§ **EXERCISE PASSAGE**
◆ ◆ ◆ ◆ ◆ ◆ ◆

Last week, Joseph Finlay wrote in these pages about new developments in the British Union of Jewish Students, the body that represents Jewish Students in the UK and of which I am the CEO. “[UJS] has always run social and religious programming,” writes Finlay. “But its raison d‘etre has long been defending Israel on campus.”

Finlay celebrated the contributions of a handful of BDS supporting Jewish students, whose efforts Finlay writes have expanded Jewish student life beyond defending Israel.

I welcome Joseph’s comments on UJS’ openness and robust democracy. I agree that this year and in Annie Cohen particularly students who express non-Zionist Jewish identities have contributed to our unified, not uniform, Union of Jewish Students.

That said, the suggestion that UJS’s “raison d‘etre has long been defending Israel on campus,” as Finlay suggests, or that it is the recent involvement of BDS supporting students that has pushed it beyond that, is pure chutzpah.

Throughout our near one hundred years leading, defending and enriching Jewish life, our diverse and dynamic leaders have played a significant role in broader campus and civic life. In the ‘70s, UJS was at the forefront of kicking racists and fascists off campus. In recent years, our efforts to ban the neo-Nazi group National Action preceded the UK Government proscribing them as an extremist terrorist group. In the ‘80s, we were one of the first diaspora Jewish organisations to support mutual recognition between Israelis and Palestinians. This has continued with various campaigns such as Bridges not Boycotts, offering intelligent and informed discussion of Israel and Palestine and taking students from a range of backgrounds to Israel and the Palestinian Territories.

In the early 2000s, two students — one Orthodox-affiliated and the other Reform — came together to launch Bagels, a space for LGBT Jewish students. A few years later saw the establishment of three Liberation networks for marginalized Jewish students, including women, LGBT and Disabled students, and an annual Liberation conference was established. Our campaign Reclaim, now in its third year, empowers students experiencing mental health challenges to take the lead in tackling the stigma around mental health.

For five years, Jewish students have raised awareness of the need for more ethnic minority bone marrow donors, signing up over 200 potential lifesavers in partnership with Anthony Nolan. UJS were part of communal efforts to respond to the Darfur genocide, and in last year’s presidential election it was the Orthodox Zionist candidate who made supporting refugees a key priority. Despite the fact that he did not become UJS President, his efforts are part of increased work on this issue, including clothes collections, rallies, teaching English to asylum seeker children and at our 2017 annual conference committing UJS to join the campaign to re-open the Dubs amendment.

To insinuate that only BDS supporting students can deliver broader and more progressive campaigns and conversations is misguided, misleading, and incorrect. The inspiring and impactful work highlighted above has been passionately led by Orthodox, Masorti, Reform, Liberal, secular, and Zionist students found across the political spectrum.

◆ ◆ ◆ ◆ ◆ ◆ ◆

§ **DATA EXTRACT**
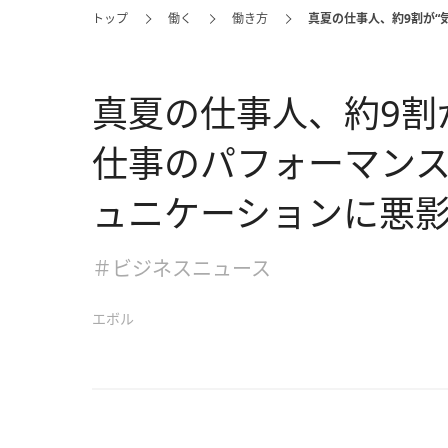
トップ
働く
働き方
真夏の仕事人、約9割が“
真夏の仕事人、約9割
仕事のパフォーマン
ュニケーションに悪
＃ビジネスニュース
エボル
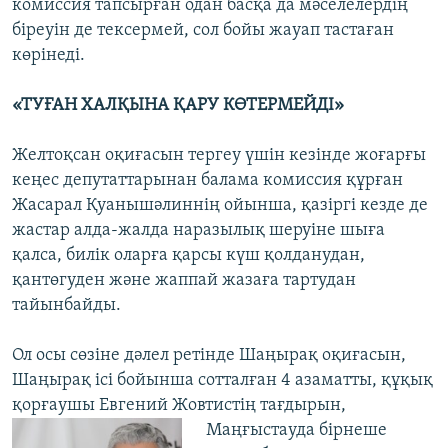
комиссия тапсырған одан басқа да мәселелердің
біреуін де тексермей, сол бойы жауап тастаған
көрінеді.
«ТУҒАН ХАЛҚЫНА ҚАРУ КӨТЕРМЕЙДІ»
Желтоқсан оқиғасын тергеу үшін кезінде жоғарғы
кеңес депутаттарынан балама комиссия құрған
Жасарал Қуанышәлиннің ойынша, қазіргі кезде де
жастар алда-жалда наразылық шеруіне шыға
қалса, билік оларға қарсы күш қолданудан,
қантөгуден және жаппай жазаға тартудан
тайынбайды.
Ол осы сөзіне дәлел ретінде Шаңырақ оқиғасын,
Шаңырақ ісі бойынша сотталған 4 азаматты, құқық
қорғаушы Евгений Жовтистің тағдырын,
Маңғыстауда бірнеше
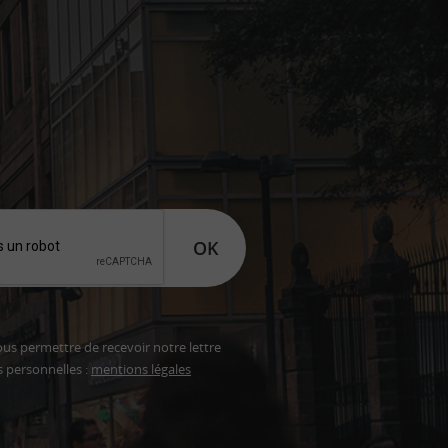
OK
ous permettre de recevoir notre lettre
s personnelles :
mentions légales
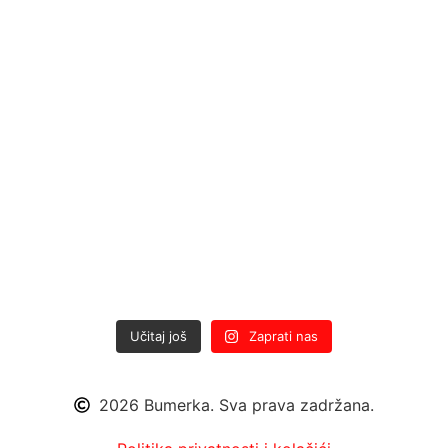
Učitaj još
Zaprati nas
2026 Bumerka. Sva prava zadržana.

◆ ◆ ◆ ◆ ◆ ◆ ◆

§ **WHAT TO WORK ON**
Answer these from the article on the Union of Jewish Students:
1. In which decade was UJS at the forefront of kicking racists and fascists off campus?
2. What did two students launch in the early 2000s, and for whom?
3. How many potential bone marrow donors have Jewish students signed up, and with which partner?

§ **EXPECTED OUTPUT**
1. The '70s.
2. Bagels, a space for LGBT Jewish students.
3. Over 200, in partnership with Anthony Nolan.